TEXT BLOCK —
+===+
First, none of the measuring instruments mentioned above, usually appearing in the form of semantic differentials consisting of between 10 and 20 individual attributes, is based on strong empirical evidence. All of them were defined ad hoc theoretically by the respective authors, and even if their professional experience in the field is taken into account, there are no objective indications of the quality of the resulting catalogue with respect to the standard criteria for psychometric tests. In the context of room acoustical impression, one would at least expect an analysis of

  • external validity (How strong are measurements related to the acoustical properties of the rooms? In how far are ratings influenced by the raters’ experience, expertise, personal preference, and by the properties of the sources and the content involved?),

  • item and construct reliability (Are the selected attributes as well as the latent variables of room acoustical perception interpreted consistently across time and individuals?),

  • item discrimination (How well do single attributes serve to distinguish between different rooms?), which can be considered as an indicator of completeness of the item catalogue, and

  • item difficulty (How well do single attributes and their scaling fit to the presented range of room acoustical properties?).

These criteria are part of standard item analyses for psychometric measurements and tests and may be performed post hoc, provided that enough measurements are available. This is, however, a crucial point: In order to determine the influence of personal traits and preferences and to have a representative sample of listeners with differing degree of expertise, a sufficient number of rating subjects is required. Second, in order to estimate the quality of the psychometric measuring instrument itself, sufficient variance and representativeness within the presented pool of stimuli is required, i.e. a sufficient number of room acoustical environments has to be presented to the listeners involved as test subjects. Different criteria have been developed to quantify a minimum sample size, depending on the type of analysis to be performed. To mention only one criterion: A general identification of latent variables of room acoustical perception, i.e. a stable factor analytic solution of the measured data, which is valid beyond the specific sample of rooms used in the test, cannot be expected for a sample size of \(\hbox {n} < 60\), i.e, less than 60 different room acoustical environments presented in the listening test. Even in a favorable case, i.e. with a good fit of attributes and factors (high communality), a sample of N \(=\) 100 is strongly recommended [20]. Comparing these requirements with the sample sizes used in the above mentioned room acoustical studies, with typically 6 [15] or 8 rooms [18], it becomes obvious that neither the dimension of the perceptual space, i.e. the number of latent factor variables, nor the structure and interpretation of the adopted factor solution can be reliably determined. The same deficit has been identified by [21] for the problem of room acoustical perception by musicians on stage.
+===+
RECORDED INFORMATION —
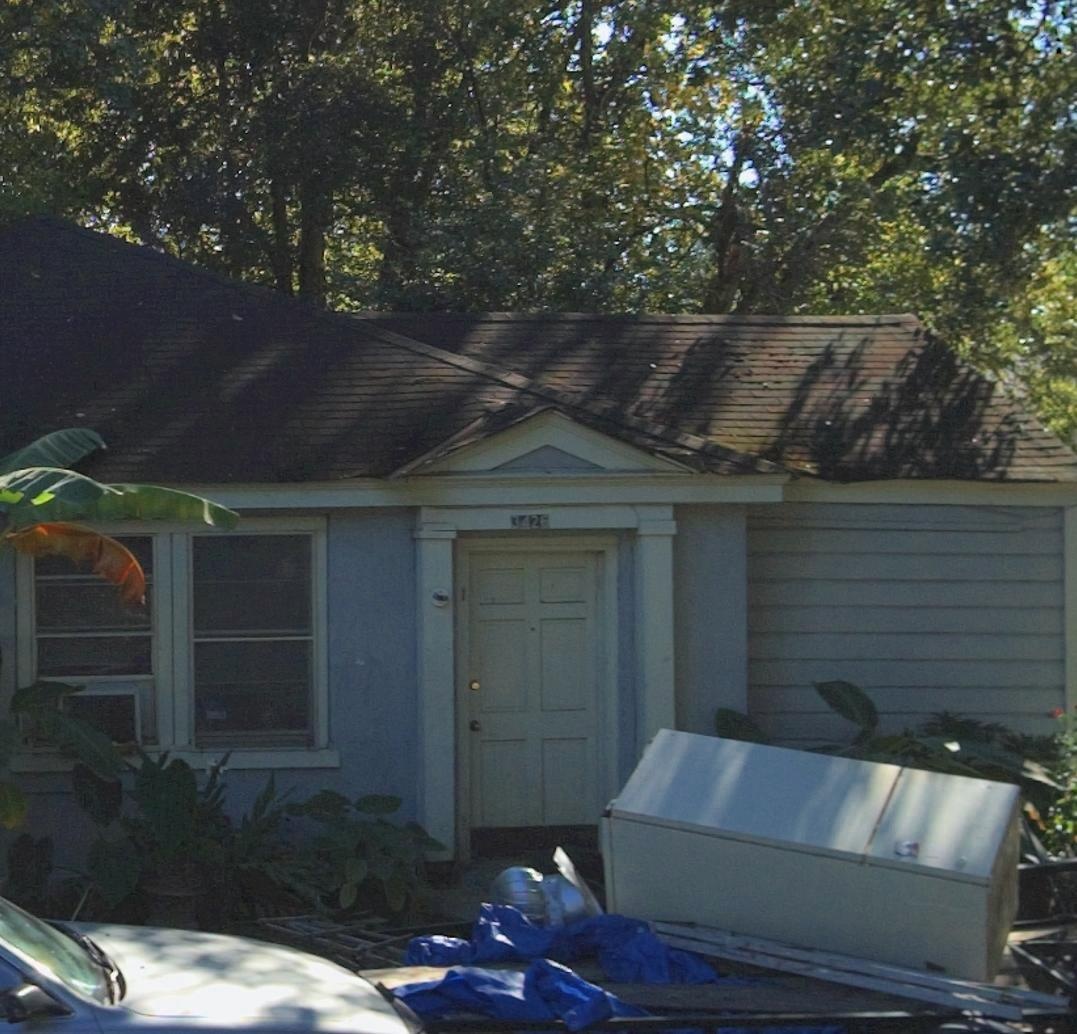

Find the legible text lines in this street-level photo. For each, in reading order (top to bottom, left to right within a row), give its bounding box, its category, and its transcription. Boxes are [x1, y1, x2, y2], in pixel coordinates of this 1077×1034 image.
+===+
EXERCISE —
Continue the passage on psychometric measurement of room acoustical impression from its last sentence.

WRITTEN ANSWER —
Since the usefulness of room acoustical parameters is related to the extent to which they can predict single qualities of room acoustical impression, a good measuring instrument for this psychological construct is essential, if new parameters shall be developed for a focused room acoustical design. It will be hardly feasible to produce the large number of stimuli required for the experimental development of such a measuring instrument based on recordings in real environments alone. Thus, the progress in room acoustical simulation and auralization could be exploited to generate a sample of sufficient size. At the same time, only a standard instrument, e.g. a consensus terminology of room acoustical attributes, will allow for a comparison of different room acoustical evaluations and a meta-analysis of the results for methodological purposes.

Room Acoustical Measurements and the Reliability of Room Acoustical Parameters

In spite of a standardized framework [22, 23], room acoustical measurements are affected by different sources of uncertainties, which limit the reliability to which room acoustical parameters can be determined in practice. These uncertainties refer to the definition of sources, receivers, and to the measurement process itself.

Measurement Algorithms

Various methods can be applied to obtain room impulse responses \(h(\hbox {t})\), or the corresponding transfer functions \(H(\upomega )\), as required by ISO 3382 for the determination of room acoustical parameters. All such methods, which may be implemented as FFT, de-convolution or correlation techniques applied to the measurement and processing of the impulse response [1] are able to demonstrate reliable results within normal measurement conditions, i.e. conditions which are linear and time invariant. Any violation of the assumption of linearity and time-invariance will appear as contribution to the existing noise component.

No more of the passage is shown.